- Tarefa 1
Com base no texto sobre a ação contra a Geap:
(a) Qual era a idade da beneficiária?
(b) Que argumento a operadora usou para recusar a cobertura da quimioterapia?
(c) Que procedimento a Geap adiou mesmo após a ordem de autorização?
- Tarefa 2
Retome o texto sobre a ação contra a Geap e continue a partir da última frase.

- Texto apresentado
────────────────────────────────────────

A edição da Lei nº 14.454/2022 consolidou o dever das operadoras de saúde de custear tratamentos prescritos pelo médico assistente, ainda que não constem do rol da ANS, retirando do plano a prerrogativa de recusar a cobertura e reforçando a tutela constitucional da dignidade da pessoa humana e do direito fundamental à saúde.
Sentença de Vara Cível de Manaus julgou procedente a ação contra a Geap Autogestão em Saúde por negar tratamento paliativo a uma beneficiária de 87 anos diagnosticada com câncer no pâncreas com metástase hepática. A decisão, assinada pelo juiz Manuel Amaro de Lima, reafirma que, desde a edição da Lei nº 14.454/2022, os planos de saúde estão obrigados a custear terapias prescritas pelo médico assistente, ainda que não constem do rol da Agência Nacional de Saúde Suplementar (ANS).
Caso em exame
Após indicação médica de quimioterapia paliativa, a paciente teve a cobertura recusada pela operadora sob o argumento de ausência de biópsia comprobatória. Mesmo diante de laudos de imagem e marcadores tumorais, a negativa atrasou o início do tratamento e motivou a judicialização. Em sede de plantão, o juízo determinou a imediata autorização da quimioterapia, mas a Geap persistiu em impor entraves, inclusive adiando a inserção do cateter central (PICC) indispensável à continuidade da terapêutica.

────────────────────────────────────────

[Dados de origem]
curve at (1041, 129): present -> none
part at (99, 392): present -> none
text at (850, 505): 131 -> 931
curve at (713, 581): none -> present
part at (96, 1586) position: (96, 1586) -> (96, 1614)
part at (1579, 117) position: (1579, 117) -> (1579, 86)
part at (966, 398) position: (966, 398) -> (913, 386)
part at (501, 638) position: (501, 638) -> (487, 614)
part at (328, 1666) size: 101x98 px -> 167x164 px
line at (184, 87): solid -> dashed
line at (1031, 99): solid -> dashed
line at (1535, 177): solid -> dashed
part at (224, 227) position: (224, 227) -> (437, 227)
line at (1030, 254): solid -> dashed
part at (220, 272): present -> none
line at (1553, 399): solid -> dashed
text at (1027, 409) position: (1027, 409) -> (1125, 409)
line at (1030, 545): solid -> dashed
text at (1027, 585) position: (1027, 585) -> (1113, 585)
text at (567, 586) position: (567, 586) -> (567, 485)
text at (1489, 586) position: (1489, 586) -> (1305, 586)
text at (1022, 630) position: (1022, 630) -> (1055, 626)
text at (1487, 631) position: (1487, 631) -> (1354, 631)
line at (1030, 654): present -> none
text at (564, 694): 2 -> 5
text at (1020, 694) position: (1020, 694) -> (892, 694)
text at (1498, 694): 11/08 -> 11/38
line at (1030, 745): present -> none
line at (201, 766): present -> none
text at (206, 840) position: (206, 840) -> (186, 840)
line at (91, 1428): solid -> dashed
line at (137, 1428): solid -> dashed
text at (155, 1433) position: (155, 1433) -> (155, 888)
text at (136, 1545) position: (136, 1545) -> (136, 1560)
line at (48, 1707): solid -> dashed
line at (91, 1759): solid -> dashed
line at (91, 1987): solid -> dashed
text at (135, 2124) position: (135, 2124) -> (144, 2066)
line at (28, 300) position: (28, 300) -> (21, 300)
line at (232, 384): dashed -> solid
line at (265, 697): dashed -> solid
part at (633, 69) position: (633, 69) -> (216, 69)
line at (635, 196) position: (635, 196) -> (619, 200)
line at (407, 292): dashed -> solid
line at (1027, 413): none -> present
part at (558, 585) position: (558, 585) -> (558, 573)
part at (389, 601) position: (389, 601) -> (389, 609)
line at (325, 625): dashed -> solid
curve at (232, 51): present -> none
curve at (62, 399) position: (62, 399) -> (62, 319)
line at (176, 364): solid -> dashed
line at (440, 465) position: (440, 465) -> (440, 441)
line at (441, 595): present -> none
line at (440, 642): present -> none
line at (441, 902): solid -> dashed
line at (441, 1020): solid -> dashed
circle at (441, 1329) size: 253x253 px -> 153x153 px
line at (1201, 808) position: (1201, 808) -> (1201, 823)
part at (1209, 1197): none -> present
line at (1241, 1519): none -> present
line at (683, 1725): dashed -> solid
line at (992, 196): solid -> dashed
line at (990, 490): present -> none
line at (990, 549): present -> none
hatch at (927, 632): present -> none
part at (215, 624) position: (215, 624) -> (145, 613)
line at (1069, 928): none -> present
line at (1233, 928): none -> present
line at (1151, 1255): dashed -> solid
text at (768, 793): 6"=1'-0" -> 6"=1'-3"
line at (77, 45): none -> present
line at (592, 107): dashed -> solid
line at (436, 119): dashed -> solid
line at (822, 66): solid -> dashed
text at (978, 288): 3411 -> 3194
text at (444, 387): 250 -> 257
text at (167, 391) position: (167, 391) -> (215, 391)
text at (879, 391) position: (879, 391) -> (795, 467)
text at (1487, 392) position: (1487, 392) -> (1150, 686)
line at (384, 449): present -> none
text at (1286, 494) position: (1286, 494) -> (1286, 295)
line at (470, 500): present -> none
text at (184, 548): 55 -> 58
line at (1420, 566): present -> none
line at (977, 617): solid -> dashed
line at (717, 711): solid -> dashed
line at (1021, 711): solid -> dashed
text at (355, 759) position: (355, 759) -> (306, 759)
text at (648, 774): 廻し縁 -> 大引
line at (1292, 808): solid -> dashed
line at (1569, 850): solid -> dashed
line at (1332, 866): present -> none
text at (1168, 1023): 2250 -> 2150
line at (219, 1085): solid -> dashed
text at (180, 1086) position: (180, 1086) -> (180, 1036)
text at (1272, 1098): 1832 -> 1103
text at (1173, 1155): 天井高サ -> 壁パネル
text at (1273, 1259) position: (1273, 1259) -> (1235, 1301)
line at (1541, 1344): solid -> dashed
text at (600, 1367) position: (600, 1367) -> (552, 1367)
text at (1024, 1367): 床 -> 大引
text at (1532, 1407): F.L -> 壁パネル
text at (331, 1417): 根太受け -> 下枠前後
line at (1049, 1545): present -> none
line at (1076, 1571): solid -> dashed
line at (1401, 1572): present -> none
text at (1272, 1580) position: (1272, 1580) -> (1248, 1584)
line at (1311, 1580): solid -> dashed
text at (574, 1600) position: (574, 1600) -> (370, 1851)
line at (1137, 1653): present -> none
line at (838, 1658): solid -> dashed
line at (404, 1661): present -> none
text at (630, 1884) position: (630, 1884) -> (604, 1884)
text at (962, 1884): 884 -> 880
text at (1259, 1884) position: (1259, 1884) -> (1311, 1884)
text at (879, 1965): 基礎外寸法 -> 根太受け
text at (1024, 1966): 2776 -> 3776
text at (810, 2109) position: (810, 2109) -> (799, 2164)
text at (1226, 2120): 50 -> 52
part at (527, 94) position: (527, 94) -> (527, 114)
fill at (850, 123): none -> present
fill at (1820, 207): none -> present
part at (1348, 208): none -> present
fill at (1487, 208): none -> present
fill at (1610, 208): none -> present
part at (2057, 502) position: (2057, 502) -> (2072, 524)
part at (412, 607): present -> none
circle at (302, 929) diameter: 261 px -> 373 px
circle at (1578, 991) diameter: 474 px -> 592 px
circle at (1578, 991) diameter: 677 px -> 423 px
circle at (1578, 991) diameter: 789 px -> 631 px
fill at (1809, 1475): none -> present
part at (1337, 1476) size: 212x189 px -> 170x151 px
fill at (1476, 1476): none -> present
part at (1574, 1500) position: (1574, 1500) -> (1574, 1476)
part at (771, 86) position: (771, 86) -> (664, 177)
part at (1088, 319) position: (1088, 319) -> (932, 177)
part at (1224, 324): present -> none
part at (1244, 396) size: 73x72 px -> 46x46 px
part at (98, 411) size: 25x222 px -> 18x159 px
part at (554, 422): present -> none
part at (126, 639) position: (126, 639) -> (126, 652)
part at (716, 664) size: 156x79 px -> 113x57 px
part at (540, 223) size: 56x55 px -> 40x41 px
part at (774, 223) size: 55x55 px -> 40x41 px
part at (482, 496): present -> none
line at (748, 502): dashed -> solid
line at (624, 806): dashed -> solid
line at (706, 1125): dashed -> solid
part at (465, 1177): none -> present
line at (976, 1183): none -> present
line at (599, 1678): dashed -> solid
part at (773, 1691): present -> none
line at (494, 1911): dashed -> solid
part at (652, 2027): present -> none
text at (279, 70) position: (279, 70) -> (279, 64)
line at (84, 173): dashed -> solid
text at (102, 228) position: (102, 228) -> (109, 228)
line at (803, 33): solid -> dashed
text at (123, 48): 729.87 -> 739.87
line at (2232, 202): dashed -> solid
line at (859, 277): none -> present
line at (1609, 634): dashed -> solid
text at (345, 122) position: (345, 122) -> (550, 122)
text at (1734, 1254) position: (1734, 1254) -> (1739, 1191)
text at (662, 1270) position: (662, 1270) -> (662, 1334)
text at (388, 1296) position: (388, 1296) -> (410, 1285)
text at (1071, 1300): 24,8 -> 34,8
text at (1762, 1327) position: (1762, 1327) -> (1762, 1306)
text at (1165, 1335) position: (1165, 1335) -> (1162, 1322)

────────────────────────────────────────

- Resposta 1
(a) 87 anos.
(b) A ausência de biópsia comprobatória.
(c) A inserção do cateter central (PICC).

- Resposta 2
Questão em discussão
A operadora alegou que a ausência do exame anatomopatológico inviabilizava a autorização do procedimento, sustentando ainda a inaplicabilidade do Código de Defesa do Consumidor aos contratos de autogestão. O magistrado rejeitou os argumentos, lembrando que a Súmula 608 do STJ não afasta a aplicação do CDC em hipóteses de vulnerabilidade do beneficiário, especialmente em se tratando de paciente idosa em estado terminal.
Razões de decidir
O juiz destacou que a Lei nº 14.454/2022 retirou dos planos de saúde a prerrogativa de negar tratamentos sob a justificativa de não estarem previstos no rol da ANS. Citou jurisprudência do STJ segundo a qual a recusa injustificada de cobertura agrava a aflição e enseja reparação por danos morais. Além disso, fundamentou a decisão nos arts. 1º, III, 6º e 196 da Constituição, que asseguram a dignidade da pessoa humana e o direito social à saúde, bem como no art. 4º, III, do CDC, que impõe a boa-fé objetiva nas relações de consumo.
“Não pode a operadora se imiscuir no tratamento indicado pelo médico, profissional habilitado para tal, sob pena de involução do quadro de saúde do paciente”, registrou o magistrado.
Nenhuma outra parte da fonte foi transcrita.